**PROVIDED DATA:**
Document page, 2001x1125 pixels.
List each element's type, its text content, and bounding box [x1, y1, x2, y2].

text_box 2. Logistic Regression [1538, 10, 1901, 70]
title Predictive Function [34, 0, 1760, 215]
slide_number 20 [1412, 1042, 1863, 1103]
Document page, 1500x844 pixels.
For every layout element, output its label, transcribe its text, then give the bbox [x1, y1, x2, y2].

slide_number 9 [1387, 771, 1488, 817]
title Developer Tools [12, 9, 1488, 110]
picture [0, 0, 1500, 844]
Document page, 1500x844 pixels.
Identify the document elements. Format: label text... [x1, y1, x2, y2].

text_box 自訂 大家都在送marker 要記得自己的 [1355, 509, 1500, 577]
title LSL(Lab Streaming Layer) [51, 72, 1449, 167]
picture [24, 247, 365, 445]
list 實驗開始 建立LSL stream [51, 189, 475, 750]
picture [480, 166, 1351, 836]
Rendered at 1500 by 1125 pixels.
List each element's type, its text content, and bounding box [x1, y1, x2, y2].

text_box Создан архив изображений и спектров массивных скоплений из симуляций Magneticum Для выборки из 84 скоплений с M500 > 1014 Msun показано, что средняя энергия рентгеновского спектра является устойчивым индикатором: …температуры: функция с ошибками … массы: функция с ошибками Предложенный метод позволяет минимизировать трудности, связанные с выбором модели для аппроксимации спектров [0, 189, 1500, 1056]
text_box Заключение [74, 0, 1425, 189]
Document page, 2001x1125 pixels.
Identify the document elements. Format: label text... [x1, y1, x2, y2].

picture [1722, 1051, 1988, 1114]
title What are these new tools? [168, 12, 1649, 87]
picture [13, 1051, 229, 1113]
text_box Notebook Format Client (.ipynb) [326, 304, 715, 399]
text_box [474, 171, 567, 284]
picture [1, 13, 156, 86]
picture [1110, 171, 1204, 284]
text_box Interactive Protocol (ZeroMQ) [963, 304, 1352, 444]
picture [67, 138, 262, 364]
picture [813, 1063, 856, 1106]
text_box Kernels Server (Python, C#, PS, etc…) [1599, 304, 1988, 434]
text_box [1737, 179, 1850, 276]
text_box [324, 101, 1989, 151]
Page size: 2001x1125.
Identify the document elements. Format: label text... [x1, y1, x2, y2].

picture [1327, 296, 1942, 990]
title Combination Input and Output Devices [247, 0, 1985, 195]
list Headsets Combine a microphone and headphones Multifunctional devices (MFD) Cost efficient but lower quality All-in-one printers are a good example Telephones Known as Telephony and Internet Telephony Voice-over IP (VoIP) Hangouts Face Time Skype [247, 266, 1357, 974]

**WORK REQUEST:** From the first entry to the last, reproduce everything precisely.

**RESPONSE TO THIS TASK:**
Document page, 2001x1125 pixels.
List each element's type, its text content, and bounding box [x1, y1, x2, y2].

text_box 2. Logistic Regression [1538, 10, 1901, 70]
title Predictive Function [34, 0, 1760, 215]
slide_number 20 [1412, 1042, 1863, 1103]
Document page, 1500x844 pixels.
For every layout element, output its label, transcribe its text, then give the bbox [x1, y1, x2, y2].

slide_number 9 [1387, 771, 1488, 817]
title Developer Tools [12, 9, 1488, 110]
picture [0, 0, 1500, 844]
Document page, 1500x844 pixels.
Identify the document elements. Format: label text... [x1, y1, x2, y2].

text_box 自訂 大家都在送marker 要記得自己的 [1355, 509, 1500, 577]
title LSL(Lab Streaming Layer) [51, 72, 1449, 167]
picture [24, 247, 365, 445]
list 實驗開始 建立LSL stream [51, 189, 475, 750]
picture [480, 166, 1351, 836]
Rendered at 1500 by 1125 pixels.
List each element's type, its text content, and bounding box [x1, y1, x2, y2].

text_box Создан архив изображений и спектров массивных скоплений из симуляций Magneticum Для выборки из 84 скоплений с M500 > 1014 Msun показано, что средняя энергия рентгеновского спектра является устойчивым индикатором: …температуры: функция с ошибками … массы: функция с ошибками Предложенный метод позволяет минимизировать трудности, связанные с выбором модели для аппроксимации спектров [0, 189, 1500, 1056]
text_box Заключение [74, 0, 1425, 189]
Document page, 2001x1125 pixels.
Identify the document elements. Format: label text... [x1, y1, x2, y2].

picture [1722, 1051, 1988, 1114]
title What are these new tools? [168, 12, 1649, 87]
picture [13, 1051, 229, 1113]
text_box Notebook Format Client (.ipynb) [326, 304, 715, 399]
text_box [474, 171, 567, 284]
picture [1, 13, 156, 86]
picture [1110, 171, 1204, 284]
text_box Interactive Protocol (ZeroMQ) [963, 304, 1352, 444]
picture [67, 138, 262, 364]
picture [813, 1063, 856, 1106]
text_box Kernels Server (Python, C#, PS, etc…) [1599, 304, 1988, 434]
text_box [1737, 179, 1850, 276]
text_box [324, 101, 1989, 151]
Page size: 2001x1125.
Identify the document elements. Format: label text... [x1, y1, x2, y2].

picture [1327, 296, 1942, 990]
title Combination Input and Output Devices [247, 0, 1985, 195]
list Headsets Combine a microphone and headphones Multifunctional devices (MFD) Cost efficient but lower quality All-in-one printers are a good example Telephones Known as Telephony and Internet Telephony Voice-over IP (VoIP) Hangouts Face Time Skype [247, 266, 1357, 974]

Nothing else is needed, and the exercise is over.